It’s all just an ongoing process of letting go, isn’t it, this business of raising kids?
And I don’t know how to do it.
I didn’t know how to do it when the nurse gently lifted that tiny burrito-blanketed bundle out of my arms and took him to the hospital nursery, even though it was just for the length of the nap I was supposed to take, but couldn’t. Because for the first time in nine months, he wasn’t with me.
I didn’t know how to do it when the lady in the church nursery had to peel his screaming, two-year-old body away from where he clung so desperately to my side.
I didn’t know how to do it when I dropped him off on his first day of kindergarten, and I cried the same tears ten years later because I still hadn’t figured it out on his first day of high school.
Now, the child who once clung is ripping himself out of my arms and my home in the most painful ways possible, barrelling head-first into adulthood even though he isn’t as ready for it as he believes. And I just I marvel over how 18 years of separations still haven’t prepared me one bit for this new reality of not having my oldest child in my life every day.
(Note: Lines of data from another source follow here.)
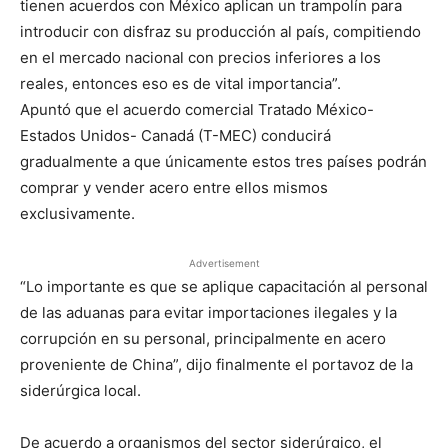
tienen acuerdos con México aplican un trampolín para
introducir con disfraz su producción al país, compitiendo
en el mercado nacional con precios inferiores a los
reales, entonces eso es de vital importancia”.
Apuntó que el acuerdo comercial Tratado México-
Estados Unidos- Canadá (T-MEC) conducirá
gradualmente a que únicamente estos tres países podrán
comprar y vender acero entre ellos mismos
exclusivamente.
Advertisement
“Lo importante es que se aplique capacitación al personal
de las aduanas para evitar importaciones ilegales y la
corrupción en su personal, principalmente en acero
proveniente de China”, dijo finalmente el portavoz de la
siderúrgica local.
De acuerdo a organismos del sector siderúrgico, el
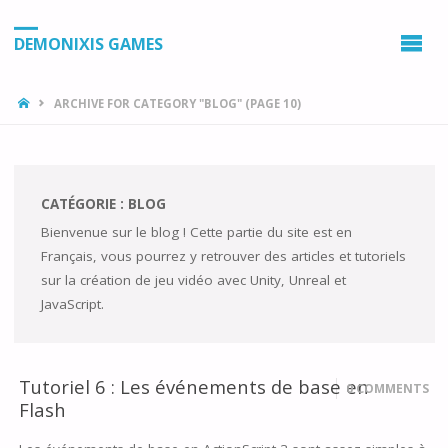
DEMONIXIS GAMES
HOME
ARCHIVE FOR CATEGORY "BLOG"
(PAGE 10)
CATÉGORIE :
BLOG
Bienvenue sur le blog ! Cette partie du site est en
Français, vous pourrez y retrouver des articles et tutoriels
sur la création de jeu vidéo avec Unity, Unreal et
JavaScript.
Tutoriel 6 : Les événements de base en
0 COMMENTS
Flash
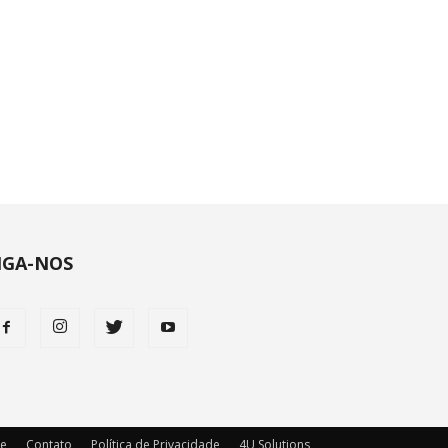
IGA-NOS
ie
Contato
Política de Privacidade
4U Solutions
I don’t know how to do it.
None of my friends sending their kids off to college this fall seem to know how to manage it, either.
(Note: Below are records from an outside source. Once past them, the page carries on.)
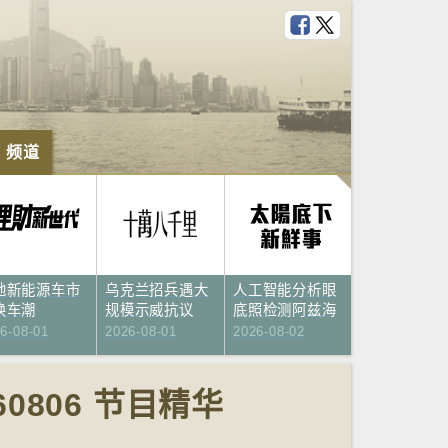
e 频道
财新世代
十万八千里
太阳底下新鲜事
地新能源车市
乌克兰招兵遇大
人工智能分析眼
换车潮
规模示威抗议
底照检测阿兹海
默…
6-08-01
2026-08-01
2026-08-02
0806 节目精华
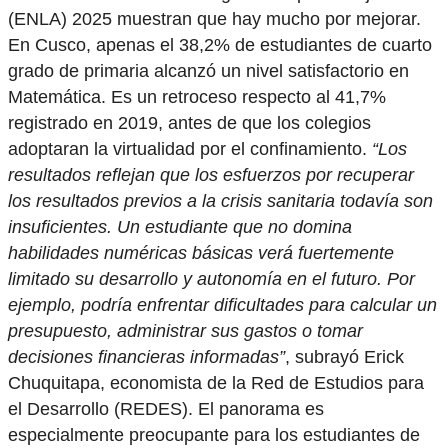
(ENLA) 2025 muestran que hay mucho por mejorar.
En Cusco, apenas el 38,2% de estudiantes de cuarto
grado de primaria alcanzó un nivel satisfactorio en
Matemática. Es un retroceso respecto al 41,7%
registrado en 2019, antes de que los colegios
adoptaran la virtualidad por el confinamiento.
“Los
resultados reflejan que los esfuerzos por recuperar
los resultados previos a la crisis sanitaria todavía son
insuficientes. Un estudiante que no domina
habilidades numéricas básicas verá fuertemente
limitado su desarrollo y autonomía en el futuro. Por
ejemplo, podría enfrentar dificultades para calcular un
presupuesto, administrar sus gastos o tomar
decisiones financieras informadas”
, subrayó Erick
Chuquitapa, economista de la Red de Estudios para
el Desarrollo (REDES). El panorama es
especialmente preocupante para los estudiantes de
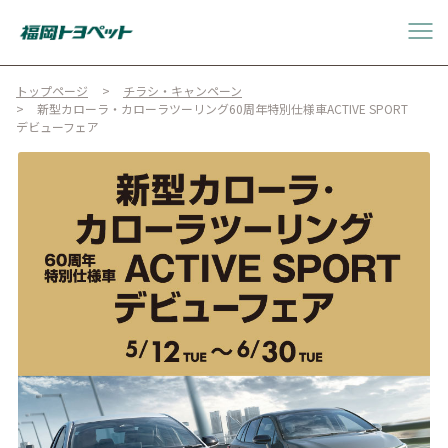
トップページ
チラシ・キャンペーン
新型カローラ・カローラツーリング60周年特別仕様車ACTIVE SPORT
デビューフェア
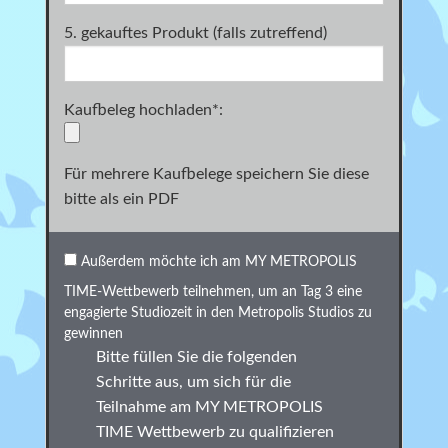
5. gekauftes Produkt (falls zutreffend)
Kaufbeleg hochladen
*
:
Für mehrere Kaufbelege speichern Sie diese
bitte als ein PDF
Außerdem möchte ich am
MY METROPOLIS
TIME-Wettbewerb teilnehmen, um an Tag 3 eine
engagierte Studiozeit in den Metropolis Studios zu
gewinnen
Bitte füllen Sie die folgenden
Schritte aus, um sich für die
Teilnahme am MY METROPOLIS
TIME Wettbewerb zu qualifizieren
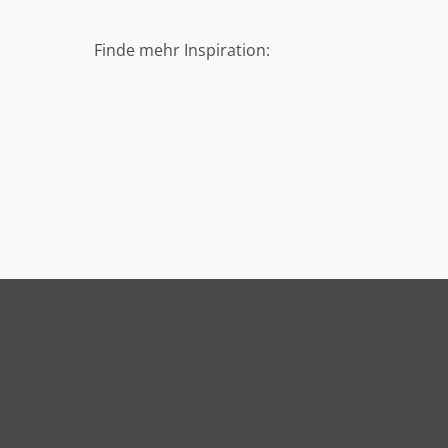
Finde mehr Inspiration:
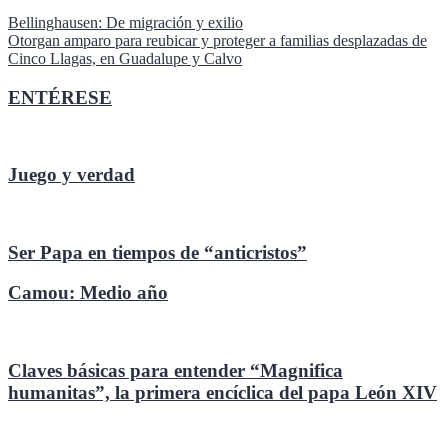
Navegación
Bellinghausen: De migración y exilio
Otorgan amparo para reubicar y proteger a familias desplazadas de
de
Cinco Llagas, en Guadalupe y Calvo
entradas
ENTÉRESE
Juego y verdad
Ser Papa en tiempos de “anticristos”
Camou: Medio año
Claves básicas para entender “Magnifica
humanitas”, la primera encíclica del papa León XIV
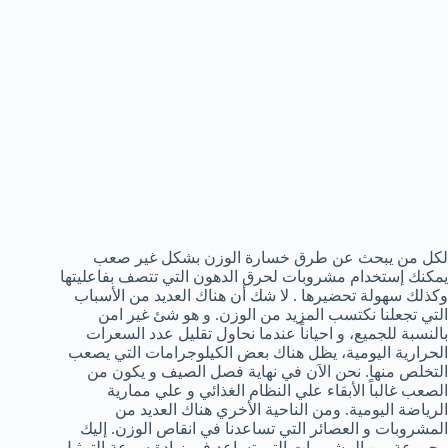
لكل من يبحث عن طرق خسارة الوزن بشكل غير صعب
يمكنك إستخدام مشروبات لحرق الدهون التي تتصف بفاعليتها
وكذلك سهولة تحضيرها . لا شك أن هناك العديد من الأسباب
التي تجعلنا نكتسب المزيد من الوزن. و هو شئ غير امن
بالنسبة للجميع، و احياناً عندما نحاول تقليل عدد السعرات
الحرارية اليومية، يظل هناك بعض الكيلوجرامات التي يصعب
التخلص منها. نحن الاَن في نهاية فصل الصيف و يكون من
الصعب غالباً الأبقاء علي النظام الغذائي و علي ممارية
الرياضة اليومية. ومن الناحية الأخري هناك العديد من
المشروبات و العصائر التي تساعدنا في انقاص الوزن. إليك
مجموعة من المشروبات التي تساعد في زيادة سرعة التمثيل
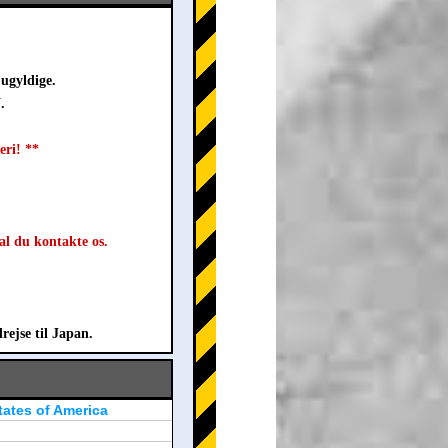
ugyldige.
.
eri! **
al du kontakte os.
rejse til Japan.
tates of America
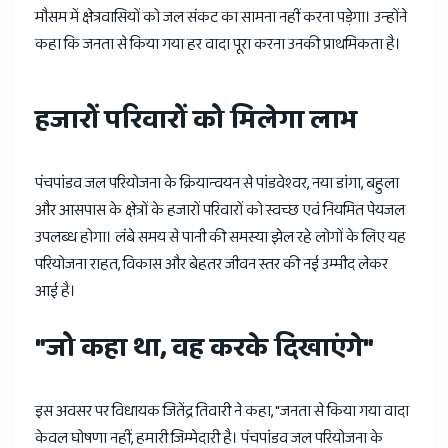
मौसम में क्षेत्रवासियों को जल संकट का सामना नहीं करना पड़ेगा। उन्होंने
कहा कि जनता से किया गया हर वादा पूरा करना उनकी प्राथमिकता है।
हजारों परिवारों को मिलेगा लाभ
पंचपांडव जल परियोजना के क्रियान्वयन से पांडवेश्वर, नया डांगा, बहुला
और आसपास के क्षेत्रों के हजारों परिवारों को स्वच्छ एवं नियमित पेयजल
उपलब्ध होगा। लंबे समय से पानी की समस्या झेल रहे लोगों के लिए यह
परियोजना राहत, विकास और बेहतर जीवन स्तर की नई उम्मीद लेकर
आई है।
"जो कहा था, वह करके दिखाएंगे"
इस अवसर पर विधायक जितेंद्र तिवारी ने कहा, "जनता से किया गया वादा
केवल घोषणा नहीं, हमारी जिम्मेदारी है। पंचपांडव जल परियोजना के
My sweet pastor friend in Uganda, Jacob, said goodbye today to his 17-year-old son, who lost a painful battle with bone cancer. A mutual friend of ours says Jacob is “grieving deeply.”
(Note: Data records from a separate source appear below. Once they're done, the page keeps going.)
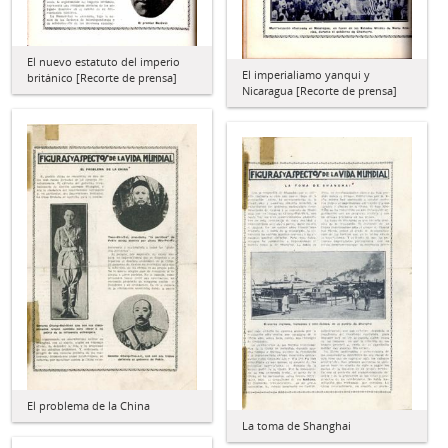
El nuevo estatuto del imperio
El imperialiamo yanqui y
británico [Recorte de prensa]
Nicaragua [Recorte de prensa]
El problema de la China
La toma de Shanghai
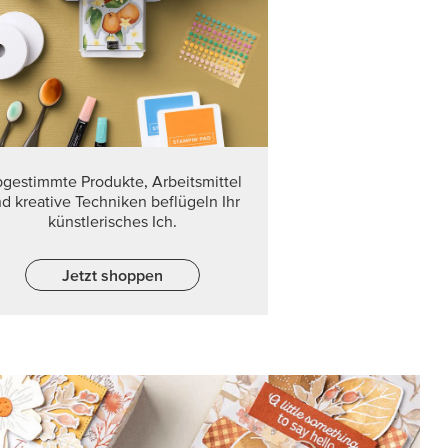
ES MONATS
ere Designerpapier 12" x 12" (30,5 x 30,5 cm)
schnell, bevor es weg ist!
ERN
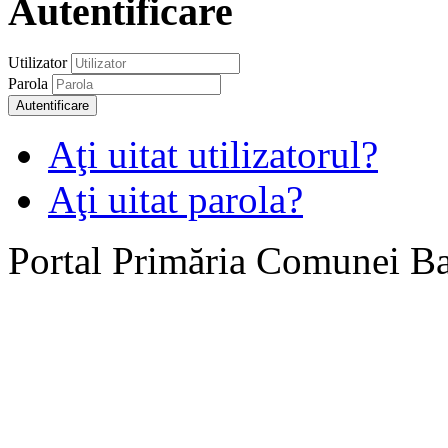
Autentificare
Utilizator
Parola
Autentificare
Aţi uitat utilizatorul?
Aţi uitat parola?
Portal Primăria Comunei B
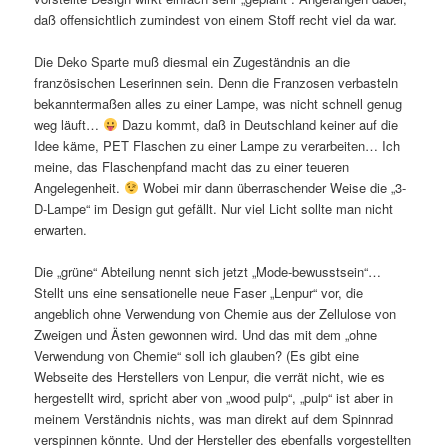
daß offensichtlich zumindest von einem Stoff recht viel da war.
Die Deko Sparte muß diesmal ein Zugeständnis an die
französischen Leserinnen sein. Denn die Franzosen verbasteln
bekanntermaßen alles zu einer Lampe, was nicht schnell genug
weg läuft…
Dazu kommt, daß in Deutschland keiner auf die
Idee käme, PET Flaschen zu einer Lampe zu verarbeiten… Ich
meine, das Flaschenpfand macht das zu einer teueren
Angelegenheit.
Wobei mir dann überraschender Weise die „3-
D-Lampe“ im Design gut gefällt. Nur viel Licht sollte man nicht
erwarten.
Die „grüne“ Abteilung nennt sich jetzt „Mode-bewusstsein“…
Stellt uns eine sensationelle neue Faser „Lenpur“ vor, die
angeblich ohne Verwendung von Chemie aus der Zellulose von
Zweigen und Ästen gewonnen wird. Und das mit dem „ohne
Verwendung von Chemie“ soll ich glauben? (Es gibt eine
Webseite des Herstellers von Lenpur, die verrät nicht, wie es
hergestellt wird, spricht aber von „wood pulp“, „pulp“ ist aber in
meinem Verständnis nichts, was man direkt auf dem Spinnrad
verspinnen könnte. Und der Hersteller des ebenfalls vorgestellten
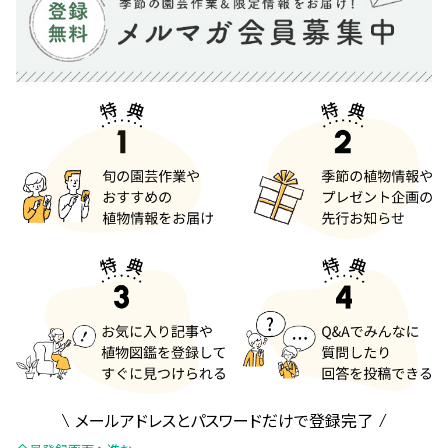
メールアドレスとパスワードだけで登録完了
How could a loving parent be doing anything but? How is he even breathing, still? I sob for this child, Vincent, a boy as full of promise as my own son and I can’t imagine a permanent goodbye, no matter how much my eldest and I drive each other crazy right now.
I don’t know how Jacob and his wife are doing it. I don’t know how.
These children, they’re all just on loan, aren’t they, for just such a short, short time–some, a far too brief moment in time.
And in different ways, at different times, we do indeed have to let them go.
It sounds so simple, but it isn’t, at all.
Just open our hands and let them sift through our fingers, golden dust flecked with diamonds, mingled down into dirt and thorns, where they might grow into something they could’ve never become as long as we held onto them.
Or like Jacob, we are forced to fling them heavenward, where their brightness twinkles over us forever, our nights gently lit by these, our brightest stars.